Over these past weeks I have been binge watching on NETFLIX. I have watched the TUDORS and five Seasons of the VIKINGS. There seems to be a common story behind the different stories. Whether it was the 7th and 8th century world or the world of the 16th century —- someone seems to always want what the other has. If the weak do not submit, then the stronger will eliminate them.
AND SOMEHOW, God is invoked by all. Whether it was the Viking God Odon v. the Christian God — or the God of the Roman Church v. the God of the Church of England, all was done in the “name of God” and with the belief that God is on MY SIDE.

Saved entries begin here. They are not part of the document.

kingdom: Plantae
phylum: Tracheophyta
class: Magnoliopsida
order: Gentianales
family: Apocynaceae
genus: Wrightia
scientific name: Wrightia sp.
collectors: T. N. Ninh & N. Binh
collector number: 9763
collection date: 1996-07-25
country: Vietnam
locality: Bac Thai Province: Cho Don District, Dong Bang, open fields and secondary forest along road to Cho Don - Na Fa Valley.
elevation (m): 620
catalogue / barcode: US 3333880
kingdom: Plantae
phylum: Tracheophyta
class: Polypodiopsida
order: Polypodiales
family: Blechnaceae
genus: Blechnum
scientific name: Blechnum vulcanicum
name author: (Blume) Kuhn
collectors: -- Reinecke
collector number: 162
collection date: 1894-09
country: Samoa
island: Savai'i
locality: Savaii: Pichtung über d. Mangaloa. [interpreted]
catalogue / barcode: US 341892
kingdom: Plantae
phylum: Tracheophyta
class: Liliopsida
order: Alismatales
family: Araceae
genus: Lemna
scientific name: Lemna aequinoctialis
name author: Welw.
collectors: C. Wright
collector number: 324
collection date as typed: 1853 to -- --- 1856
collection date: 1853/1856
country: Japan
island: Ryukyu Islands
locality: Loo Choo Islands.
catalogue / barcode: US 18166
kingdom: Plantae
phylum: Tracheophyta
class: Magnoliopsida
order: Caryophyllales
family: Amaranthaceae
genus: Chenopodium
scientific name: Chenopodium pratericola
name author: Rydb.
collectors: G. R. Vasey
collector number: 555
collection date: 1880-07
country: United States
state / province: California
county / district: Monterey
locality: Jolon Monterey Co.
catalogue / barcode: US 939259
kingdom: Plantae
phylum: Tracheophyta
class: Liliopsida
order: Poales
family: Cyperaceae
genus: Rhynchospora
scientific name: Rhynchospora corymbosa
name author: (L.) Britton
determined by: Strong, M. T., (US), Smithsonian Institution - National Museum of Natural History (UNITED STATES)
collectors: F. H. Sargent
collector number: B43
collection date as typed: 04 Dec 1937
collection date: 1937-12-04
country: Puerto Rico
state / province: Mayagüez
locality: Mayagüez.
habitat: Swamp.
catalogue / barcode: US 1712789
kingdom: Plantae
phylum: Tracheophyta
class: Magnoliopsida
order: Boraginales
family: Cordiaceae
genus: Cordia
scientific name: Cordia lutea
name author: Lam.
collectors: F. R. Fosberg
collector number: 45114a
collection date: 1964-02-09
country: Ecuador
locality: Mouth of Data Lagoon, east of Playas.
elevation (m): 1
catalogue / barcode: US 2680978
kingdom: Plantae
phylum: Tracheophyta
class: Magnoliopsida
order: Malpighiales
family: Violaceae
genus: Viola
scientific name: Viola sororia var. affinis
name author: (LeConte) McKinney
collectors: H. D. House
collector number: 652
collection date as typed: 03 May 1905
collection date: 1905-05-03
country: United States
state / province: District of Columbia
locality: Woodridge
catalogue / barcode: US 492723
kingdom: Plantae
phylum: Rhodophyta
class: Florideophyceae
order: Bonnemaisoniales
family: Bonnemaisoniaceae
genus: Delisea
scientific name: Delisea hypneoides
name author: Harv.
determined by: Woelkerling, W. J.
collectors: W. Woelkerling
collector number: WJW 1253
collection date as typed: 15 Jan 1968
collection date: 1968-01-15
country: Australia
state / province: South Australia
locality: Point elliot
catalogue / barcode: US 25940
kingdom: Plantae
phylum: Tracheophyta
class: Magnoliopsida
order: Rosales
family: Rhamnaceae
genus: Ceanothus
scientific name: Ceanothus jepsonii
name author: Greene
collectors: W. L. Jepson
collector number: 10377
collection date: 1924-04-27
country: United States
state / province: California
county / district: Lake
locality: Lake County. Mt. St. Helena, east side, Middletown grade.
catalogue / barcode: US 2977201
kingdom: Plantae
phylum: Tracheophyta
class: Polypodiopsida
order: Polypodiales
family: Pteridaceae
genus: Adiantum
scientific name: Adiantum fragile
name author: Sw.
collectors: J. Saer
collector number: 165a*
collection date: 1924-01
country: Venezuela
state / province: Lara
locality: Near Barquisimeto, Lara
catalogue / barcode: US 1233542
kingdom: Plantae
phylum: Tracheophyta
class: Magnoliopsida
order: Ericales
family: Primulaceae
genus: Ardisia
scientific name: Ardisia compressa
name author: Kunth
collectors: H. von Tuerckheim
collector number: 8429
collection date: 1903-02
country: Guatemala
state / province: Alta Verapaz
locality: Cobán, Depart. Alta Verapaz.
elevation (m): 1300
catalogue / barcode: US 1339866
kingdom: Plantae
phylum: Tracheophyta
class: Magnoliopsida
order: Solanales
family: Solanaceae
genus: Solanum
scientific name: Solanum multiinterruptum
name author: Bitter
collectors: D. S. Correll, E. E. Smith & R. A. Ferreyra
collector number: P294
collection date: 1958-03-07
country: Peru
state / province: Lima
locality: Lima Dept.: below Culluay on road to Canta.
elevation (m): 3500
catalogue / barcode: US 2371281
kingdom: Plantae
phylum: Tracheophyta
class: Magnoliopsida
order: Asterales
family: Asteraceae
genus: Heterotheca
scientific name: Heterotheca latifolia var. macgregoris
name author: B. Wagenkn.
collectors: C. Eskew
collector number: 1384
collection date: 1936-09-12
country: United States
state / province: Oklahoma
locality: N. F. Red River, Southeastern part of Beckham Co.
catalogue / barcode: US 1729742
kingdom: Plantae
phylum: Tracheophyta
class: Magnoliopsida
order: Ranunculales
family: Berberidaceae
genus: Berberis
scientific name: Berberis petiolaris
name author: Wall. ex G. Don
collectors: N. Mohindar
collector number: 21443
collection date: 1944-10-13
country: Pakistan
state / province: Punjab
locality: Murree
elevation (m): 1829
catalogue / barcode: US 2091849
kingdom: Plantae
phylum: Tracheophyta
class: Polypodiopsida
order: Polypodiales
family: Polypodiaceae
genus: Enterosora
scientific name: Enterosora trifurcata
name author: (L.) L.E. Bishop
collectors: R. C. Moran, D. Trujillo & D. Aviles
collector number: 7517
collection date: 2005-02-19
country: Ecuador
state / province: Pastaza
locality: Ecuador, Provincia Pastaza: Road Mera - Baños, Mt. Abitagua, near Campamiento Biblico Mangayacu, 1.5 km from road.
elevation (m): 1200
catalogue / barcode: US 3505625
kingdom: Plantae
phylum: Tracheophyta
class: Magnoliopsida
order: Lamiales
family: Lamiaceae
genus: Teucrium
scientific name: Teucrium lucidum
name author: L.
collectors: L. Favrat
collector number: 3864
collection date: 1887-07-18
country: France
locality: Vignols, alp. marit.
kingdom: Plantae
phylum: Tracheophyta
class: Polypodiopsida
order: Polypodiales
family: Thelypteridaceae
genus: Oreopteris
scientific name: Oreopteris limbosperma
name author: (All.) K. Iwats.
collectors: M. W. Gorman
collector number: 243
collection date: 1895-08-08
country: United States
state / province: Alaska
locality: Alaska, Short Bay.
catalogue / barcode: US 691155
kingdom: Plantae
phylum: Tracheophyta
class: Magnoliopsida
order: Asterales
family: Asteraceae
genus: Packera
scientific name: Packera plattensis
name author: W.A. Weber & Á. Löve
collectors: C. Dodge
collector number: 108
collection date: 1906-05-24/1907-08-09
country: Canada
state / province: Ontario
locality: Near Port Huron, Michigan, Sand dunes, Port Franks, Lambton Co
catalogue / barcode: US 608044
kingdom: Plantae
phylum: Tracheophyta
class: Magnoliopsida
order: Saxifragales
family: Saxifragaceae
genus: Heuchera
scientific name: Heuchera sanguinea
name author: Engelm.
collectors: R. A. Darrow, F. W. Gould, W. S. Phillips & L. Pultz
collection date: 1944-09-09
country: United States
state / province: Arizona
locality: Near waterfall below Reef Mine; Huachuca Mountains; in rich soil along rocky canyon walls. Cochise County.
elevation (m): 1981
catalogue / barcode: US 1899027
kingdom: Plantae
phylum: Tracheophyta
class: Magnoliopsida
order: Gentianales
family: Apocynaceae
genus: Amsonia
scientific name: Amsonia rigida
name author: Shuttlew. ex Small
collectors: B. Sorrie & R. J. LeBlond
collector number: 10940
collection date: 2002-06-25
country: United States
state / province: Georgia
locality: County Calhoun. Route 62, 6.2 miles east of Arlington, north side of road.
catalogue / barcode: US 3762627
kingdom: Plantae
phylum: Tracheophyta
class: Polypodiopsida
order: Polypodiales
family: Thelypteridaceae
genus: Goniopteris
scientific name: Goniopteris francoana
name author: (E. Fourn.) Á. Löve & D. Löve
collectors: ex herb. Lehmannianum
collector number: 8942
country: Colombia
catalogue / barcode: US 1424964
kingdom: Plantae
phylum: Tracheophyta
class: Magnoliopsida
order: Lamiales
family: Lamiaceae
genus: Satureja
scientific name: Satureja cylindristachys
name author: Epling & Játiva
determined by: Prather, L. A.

And, so it continues today. There are divisions — and then divisions within divisions. There are “Pope Francis – Catholics” who want growth through change — and “Cardinal Burke and Archbishop Vigano – Catholics” who question the orthodoxy of Pope Francis. There are Methodists who wanted greater openness to same-gender marriage and those who wanted a more traditional plan.
Thus the divisions among people of faith is not merely between Christians and Muslims — but divisions among Christians and within “denominations”.
This comes to mind as we celebrate the mystery of the Trinity – a Christian belief that there is ONE GOD — but a God with three distinct persons.
Here are words of Fr. Walter Burghardt (Lovely in Eyes Not His) as quoted in “Give us This Day” (June 2019):
The Father, John declares, ‘so loved the world that He gave His only Son, that whoever believes in him should not perish but have eternal life.’ (Jn. 3:16) The Son, Paul lyricizes, did not think His glory something to cling to, a prize, to clutch. He took our bone and marrow, our skin and sinews. Not because He needed them. He took what is ours only to give us what is His, to let us share God’s life, God’s glory. And the Holy Spirit? The Spirit is not only the love between Father and Son; the Spirit is God’s gift to you and me.”
A lesson we teach to 4 and 5 year olds — a lesson we were to learn ourselves in Kindgergarten — TO SHARE — is a lesson hard to put into practice. Egoism creates a world of mine and yours. There is little to no room for OURS.
Pope Francis said this week that “Unity is the greatest witness to the Christian faith.”
Rather than trying to explain the mystery of the Trinity, why don’t we just live the mystery: three persons — distinct — equal — living as One God.
In marriage/family counseling, I would often ask: would you rather be right or happy? For some people being right — or winning — is more important than anything. Thus, as long as there have been humans on the earth — there has been conflict.
To live with greater happiness, let’s:
- Be happy with what we have – rather than worrying about what others have or what we do not have. Let’s not compare ourselves to others.
- Be able to accept that we are not going to agree with anyone on everything — and that it is ok to have difference of opinions and beliefs. Does it really matter that Catholics and Methodists and Episcopalians and Baptists are all “branches” of the Christian faith —- and that Christians do not even make up the majority of people on the earth?
- Accept that I do not have to convert everyone.
- Understand that war in the “name of God” makes no sense.
- Believe that just because I do not agree with you does not mean I don’t like you or, even worse, that I hate you. We just disagree.
So many of us take blood pressure medication — and it has something to do with our salt intake — but not totally. We allow ourselves to get “worked up” — inflamed –by too many things that are not significant.
For me, watching The Vikings and the Tutors has been entertainment. But, it has also allowed me to look at human nature —and how humans really try to make God in our image rather than allowing ourselves to be shaped and reshaped, formed and reformed by the image of God.
In the name of the Father, and of the Son, and of the Holy Spirit — make us one as you are One, Dear God.